Se lo dijo a los monjes que jugaban al fútbol delante del monasterio, remangándose la túnica. Se lo contó al tío Potty y al padre Booty. Estaban bailando en la galería, el tío Potty junto al interruptor de la luz venga a encender apagar encender apagar encender apagar.

– ¿Cómo has dicho? -le preguntaron, al tiempo que bajaban la música para oírle-. ¡Bravo por él!» -Levantaron los vasos y volvieron a subir la música: «Jambalaya… tarta de papaya… mio maio…»

Después el cocinero se detuvo en el último puesto para comprar patatas. Siempre las compraba allí para no tener que llevarlas todo el camino. La hija del dueño estaba tras el mostrador vestida con un camisón largo, según la moda de un tiempo a esta parte. En todos los sitios se veían mujeres en camisón, hijas, esposas, abuelas, sobrinas, yendo de compras, recogiendo agua en pleno día como si estuvieran a punto de acostarse, el pelo largo, las prendas fruncidas, dando lugar a escenas oníricas a la luz del día.

Era una chica preciosa, pequeña y rechoncha, y a través de la abertura del camisón un atisbo de pechos tan cremosos que incluso las mujeres que los veían quedaban cautivadas. Y parecía sensata en la tienda. Seguro que a Biju le gustaría, ¿no? El padre de la chica estaba ganando dinero, o eso se decía.

– Tres kilos de patatas -le dijo con una voz insólitamente dulce para él-. ¿Qué tal el arroz? ¿Está limpio?

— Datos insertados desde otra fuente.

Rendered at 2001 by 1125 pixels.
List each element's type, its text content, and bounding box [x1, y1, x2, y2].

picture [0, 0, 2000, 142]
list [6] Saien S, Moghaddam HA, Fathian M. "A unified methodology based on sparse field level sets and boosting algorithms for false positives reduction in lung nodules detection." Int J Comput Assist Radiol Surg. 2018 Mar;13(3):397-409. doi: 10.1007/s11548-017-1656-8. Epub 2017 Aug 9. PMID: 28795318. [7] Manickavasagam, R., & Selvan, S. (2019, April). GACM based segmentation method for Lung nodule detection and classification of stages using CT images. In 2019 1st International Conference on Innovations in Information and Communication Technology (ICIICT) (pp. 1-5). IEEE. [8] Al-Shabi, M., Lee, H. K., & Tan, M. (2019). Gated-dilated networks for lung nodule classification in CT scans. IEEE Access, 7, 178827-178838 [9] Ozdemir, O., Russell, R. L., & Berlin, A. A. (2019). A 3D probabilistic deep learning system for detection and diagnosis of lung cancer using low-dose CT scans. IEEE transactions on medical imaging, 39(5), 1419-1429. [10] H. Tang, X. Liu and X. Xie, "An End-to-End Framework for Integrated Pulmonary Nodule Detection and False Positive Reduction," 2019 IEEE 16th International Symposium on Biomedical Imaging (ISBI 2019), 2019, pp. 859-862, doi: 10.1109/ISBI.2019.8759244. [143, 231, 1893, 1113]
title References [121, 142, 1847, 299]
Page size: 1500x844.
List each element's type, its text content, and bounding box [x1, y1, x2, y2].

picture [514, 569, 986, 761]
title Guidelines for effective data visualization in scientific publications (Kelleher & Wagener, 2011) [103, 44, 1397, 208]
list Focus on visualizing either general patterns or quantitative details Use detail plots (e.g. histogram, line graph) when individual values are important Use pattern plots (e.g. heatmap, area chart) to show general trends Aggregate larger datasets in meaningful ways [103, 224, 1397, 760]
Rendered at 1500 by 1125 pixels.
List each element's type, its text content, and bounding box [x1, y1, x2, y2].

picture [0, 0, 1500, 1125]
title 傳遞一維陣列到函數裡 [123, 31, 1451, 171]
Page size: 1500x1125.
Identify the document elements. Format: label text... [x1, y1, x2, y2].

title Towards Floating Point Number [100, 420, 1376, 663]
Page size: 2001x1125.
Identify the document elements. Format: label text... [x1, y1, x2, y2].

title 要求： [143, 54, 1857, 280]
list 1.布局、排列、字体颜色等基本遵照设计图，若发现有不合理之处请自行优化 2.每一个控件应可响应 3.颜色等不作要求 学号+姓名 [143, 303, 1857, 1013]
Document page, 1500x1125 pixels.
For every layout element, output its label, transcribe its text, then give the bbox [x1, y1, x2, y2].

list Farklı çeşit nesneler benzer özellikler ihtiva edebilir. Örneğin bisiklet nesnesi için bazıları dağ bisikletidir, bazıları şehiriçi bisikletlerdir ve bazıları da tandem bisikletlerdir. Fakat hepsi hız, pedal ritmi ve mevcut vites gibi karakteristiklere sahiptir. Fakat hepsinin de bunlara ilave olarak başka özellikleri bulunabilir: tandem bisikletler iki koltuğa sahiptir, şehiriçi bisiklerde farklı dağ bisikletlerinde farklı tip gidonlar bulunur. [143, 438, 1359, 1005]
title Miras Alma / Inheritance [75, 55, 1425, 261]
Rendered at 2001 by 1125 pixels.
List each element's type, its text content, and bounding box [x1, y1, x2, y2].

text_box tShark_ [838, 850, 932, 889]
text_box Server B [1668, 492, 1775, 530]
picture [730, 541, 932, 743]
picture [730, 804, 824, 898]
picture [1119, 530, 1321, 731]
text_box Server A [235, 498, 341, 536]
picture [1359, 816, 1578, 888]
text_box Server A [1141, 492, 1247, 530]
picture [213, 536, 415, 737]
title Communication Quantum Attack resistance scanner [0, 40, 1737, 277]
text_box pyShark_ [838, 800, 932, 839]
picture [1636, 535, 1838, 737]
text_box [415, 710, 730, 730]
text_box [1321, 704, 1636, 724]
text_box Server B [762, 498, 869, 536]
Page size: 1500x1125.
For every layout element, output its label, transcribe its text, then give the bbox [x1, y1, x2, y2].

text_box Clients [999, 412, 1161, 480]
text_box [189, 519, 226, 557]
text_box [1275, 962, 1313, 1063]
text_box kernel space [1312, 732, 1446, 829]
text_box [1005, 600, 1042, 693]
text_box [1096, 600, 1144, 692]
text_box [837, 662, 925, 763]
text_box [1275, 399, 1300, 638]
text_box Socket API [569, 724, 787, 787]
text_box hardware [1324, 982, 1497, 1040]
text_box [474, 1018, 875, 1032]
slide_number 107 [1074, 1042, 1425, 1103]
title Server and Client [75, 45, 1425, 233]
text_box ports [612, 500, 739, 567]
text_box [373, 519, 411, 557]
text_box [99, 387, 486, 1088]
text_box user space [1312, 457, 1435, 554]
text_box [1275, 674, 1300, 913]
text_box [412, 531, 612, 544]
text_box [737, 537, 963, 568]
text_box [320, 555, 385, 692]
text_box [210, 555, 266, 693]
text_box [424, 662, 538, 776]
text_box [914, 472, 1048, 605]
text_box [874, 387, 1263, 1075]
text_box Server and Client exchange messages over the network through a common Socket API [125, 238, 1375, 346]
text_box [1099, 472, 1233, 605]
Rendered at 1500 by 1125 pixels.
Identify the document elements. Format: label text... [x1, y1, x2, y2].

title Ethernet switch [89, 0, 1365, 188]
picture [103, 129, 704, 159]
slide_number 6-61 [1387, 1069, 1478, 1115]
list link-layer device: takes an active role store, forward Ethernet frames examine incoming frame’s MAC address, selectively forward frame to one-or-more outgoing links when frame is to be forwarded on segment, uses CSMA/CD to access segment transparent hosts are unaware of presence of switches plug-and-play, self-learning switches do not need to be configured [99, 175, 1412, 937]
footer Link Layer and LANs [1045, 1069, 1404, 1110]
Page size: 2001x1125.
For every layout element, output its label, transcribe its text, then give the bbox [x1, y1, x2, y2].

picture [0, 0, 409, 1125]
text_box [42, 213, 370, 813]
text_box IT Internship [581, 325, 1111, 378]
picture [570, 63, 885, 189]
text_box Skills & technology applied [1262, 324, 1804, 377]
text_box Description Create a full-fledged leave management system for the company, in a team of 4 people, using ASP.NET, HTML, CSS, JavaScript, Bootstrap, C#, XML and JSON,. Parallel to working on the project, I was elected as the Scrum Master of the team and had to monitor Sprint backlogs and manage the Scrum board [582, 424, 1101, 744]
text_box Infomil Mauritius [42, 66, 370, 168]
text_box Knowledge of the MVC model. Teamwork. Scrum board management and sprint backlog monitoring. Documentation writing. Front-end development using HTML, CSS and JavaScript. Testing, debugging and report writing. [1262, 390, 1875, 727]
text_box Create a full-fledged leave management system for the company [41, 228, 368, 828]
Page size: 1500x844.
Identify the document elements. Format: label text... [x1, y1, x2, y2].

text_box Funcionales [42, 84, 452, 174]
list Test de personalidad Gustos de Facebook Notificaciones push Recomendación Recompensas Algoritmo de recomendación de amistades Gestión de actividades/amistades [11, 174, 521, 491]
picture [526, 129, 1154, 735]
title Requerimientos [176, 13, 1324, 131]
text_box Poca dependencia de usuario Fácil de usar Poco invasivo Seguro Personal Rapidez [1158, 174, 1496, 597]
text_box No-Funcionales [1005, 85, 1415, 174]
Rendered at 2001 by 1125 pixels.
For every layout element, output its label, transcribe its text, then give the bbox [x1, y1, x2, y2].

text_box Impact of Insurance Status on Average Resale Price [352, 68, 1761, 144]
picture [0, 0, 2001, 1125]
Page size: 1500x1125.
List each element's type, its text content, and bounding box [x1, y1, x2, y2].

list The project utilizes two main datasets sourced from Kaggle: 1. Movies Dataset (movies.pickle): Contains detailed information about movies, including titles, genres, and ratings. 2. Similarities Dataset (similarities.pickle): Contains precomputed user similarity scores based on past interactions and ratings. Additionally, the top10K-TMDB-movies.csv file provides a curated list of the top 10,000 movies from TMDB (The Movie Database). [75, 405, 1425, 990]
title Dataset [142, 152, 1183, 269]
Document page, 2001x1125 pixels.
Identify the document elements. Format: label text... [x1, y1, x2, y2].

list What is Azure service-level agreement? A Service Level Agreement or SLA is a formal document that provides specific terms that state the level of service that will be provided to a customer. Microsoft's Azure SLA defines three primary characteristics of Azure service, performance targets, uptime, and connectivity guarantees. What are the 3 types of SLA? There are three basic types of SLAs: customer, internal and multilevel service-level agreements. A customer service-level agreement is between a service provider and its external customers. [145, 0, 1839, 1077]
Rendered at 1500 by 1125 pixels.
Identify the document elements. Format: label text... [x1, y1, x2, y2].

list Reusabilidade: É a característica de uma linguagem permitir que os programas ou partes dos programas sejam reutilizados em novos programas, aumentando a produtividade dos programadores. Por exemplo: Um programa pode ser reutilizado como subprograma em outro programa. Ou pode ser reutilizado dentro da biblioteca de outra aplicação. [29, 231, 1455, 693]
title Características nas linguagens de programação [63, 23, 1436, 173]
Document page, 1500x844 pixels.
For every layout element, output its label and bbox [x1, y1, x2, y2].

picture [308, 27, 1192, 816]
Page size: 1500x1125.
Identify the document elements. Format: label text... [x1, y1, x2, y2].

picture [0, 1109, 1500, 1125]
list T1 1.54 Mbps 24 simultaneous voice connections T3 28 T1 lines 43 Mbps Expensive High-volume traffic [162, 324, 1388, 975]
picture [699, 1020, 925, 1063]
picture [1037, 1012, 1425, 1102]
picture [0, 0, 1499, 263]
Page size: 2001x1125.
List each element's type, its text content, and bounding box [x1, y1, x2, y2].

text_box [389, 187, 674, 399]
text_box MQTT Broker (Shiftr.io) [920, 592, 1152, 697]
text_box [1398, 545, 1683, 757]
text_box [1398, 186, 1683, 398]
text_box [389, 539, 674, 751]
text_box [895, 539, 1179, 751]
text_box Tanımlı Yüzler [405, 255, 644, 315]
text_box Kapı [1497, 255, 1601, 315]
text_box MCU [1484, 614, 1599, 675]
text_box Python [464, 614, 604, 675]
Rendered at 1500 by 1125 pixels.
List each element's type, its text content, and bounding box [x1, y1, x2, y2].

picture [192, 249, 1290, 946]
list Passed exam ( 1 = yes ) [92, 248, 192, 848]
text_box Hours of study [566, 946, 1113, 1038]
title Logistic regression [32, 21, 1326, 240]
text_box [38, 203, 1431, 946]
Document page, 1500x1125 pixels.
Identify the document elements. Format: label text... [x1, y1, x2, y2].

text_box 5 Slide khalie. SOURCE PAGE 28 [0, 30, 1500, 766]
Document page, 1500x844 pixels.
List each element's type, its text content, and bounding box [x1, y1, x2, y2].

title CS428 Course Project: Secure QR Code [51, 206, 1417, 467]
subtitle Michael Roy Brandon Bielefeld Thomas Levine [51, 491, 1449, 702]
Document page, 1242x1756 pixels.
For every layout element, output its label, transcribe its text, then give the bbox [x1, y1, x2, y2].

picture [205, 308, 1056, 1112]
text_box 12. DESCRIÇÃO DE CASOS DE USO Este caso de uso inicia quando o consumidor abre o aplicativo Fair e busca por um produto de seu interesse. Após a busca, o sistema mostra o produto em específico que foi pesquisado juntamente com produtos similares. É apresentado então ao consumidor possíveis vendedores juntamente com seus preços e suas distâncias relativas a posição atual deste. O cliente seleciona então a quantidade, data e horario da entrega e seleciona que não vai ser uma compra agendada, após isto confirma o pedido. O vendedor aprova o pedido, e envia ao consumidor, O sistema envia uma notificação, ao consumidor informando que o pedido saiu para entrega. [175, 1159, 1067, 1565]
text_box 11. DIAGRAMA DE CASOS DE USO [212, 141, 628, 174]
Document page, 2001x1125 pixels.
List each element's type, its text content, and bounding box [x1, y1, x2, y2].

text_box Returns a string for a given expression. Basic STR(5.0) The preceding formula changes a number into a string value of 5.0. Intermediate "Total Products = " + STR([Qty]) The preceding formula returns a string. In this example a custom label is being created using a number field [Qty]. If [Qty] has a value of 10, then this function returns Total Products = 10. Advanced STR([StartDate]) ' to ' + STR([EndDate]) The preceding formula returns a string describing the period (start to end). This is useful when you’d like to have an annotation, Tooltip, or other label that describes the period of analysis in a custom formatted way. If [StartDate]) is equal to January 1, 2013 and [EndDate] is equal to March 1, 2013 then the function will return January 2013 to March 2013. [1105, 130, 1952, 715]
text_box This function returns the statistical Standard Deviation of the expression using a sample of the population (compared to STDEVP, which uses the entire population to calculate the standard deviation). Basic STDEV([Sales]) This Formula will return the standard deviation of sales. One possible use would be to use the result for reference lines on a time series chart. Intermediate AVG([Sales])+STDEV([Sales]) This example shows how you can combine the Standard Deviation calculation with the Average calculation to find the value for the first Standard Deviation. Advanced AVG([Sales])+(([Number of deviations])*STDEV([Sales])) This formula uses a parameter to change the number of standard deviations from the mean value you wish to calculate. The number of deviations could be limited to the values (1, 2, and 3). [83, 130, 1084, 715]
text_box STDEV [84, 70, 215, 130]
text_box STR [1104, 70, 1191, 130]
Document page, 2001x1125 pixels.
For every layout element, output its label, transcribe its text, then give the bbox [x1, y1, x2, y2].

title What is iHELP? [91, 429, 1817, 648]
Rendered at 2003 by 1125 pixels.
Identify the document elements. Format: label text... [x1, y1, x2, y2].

– No, tío -respondió ella-. El que tenemos está muy sucio. Lleva tantas piedrecillas que te romperías los dientes si lo comes.

– ¿Y qué tal la atta?

– La atta está mejor.

De todas maneras, se dijo, el dinero no lo era todo. Estaba la dicha sencilla de cuidar de alguien y tener alguien que cuidara de ti.

16

Cuando Sai se interesó por el amor, se interesó por las aventuras sentimentales de otros, y empezó a darle la lata al cocinero para que le hablara del juez y su esposa.

El cocinero dijo:

– Cuando entré al servicio de la familia, los criados más antiguos me aseguraron que la muerte de tu abuela había convertido a tu abuelo en un hombre cruel. Era una gran dama, nunca levantaba la voz a los sirvientes. ¡Cuánto la quería él! De hecho, era tan hondo su cariño que te ponía enfermo, pues era excesivo para que alguien más lo presenciara.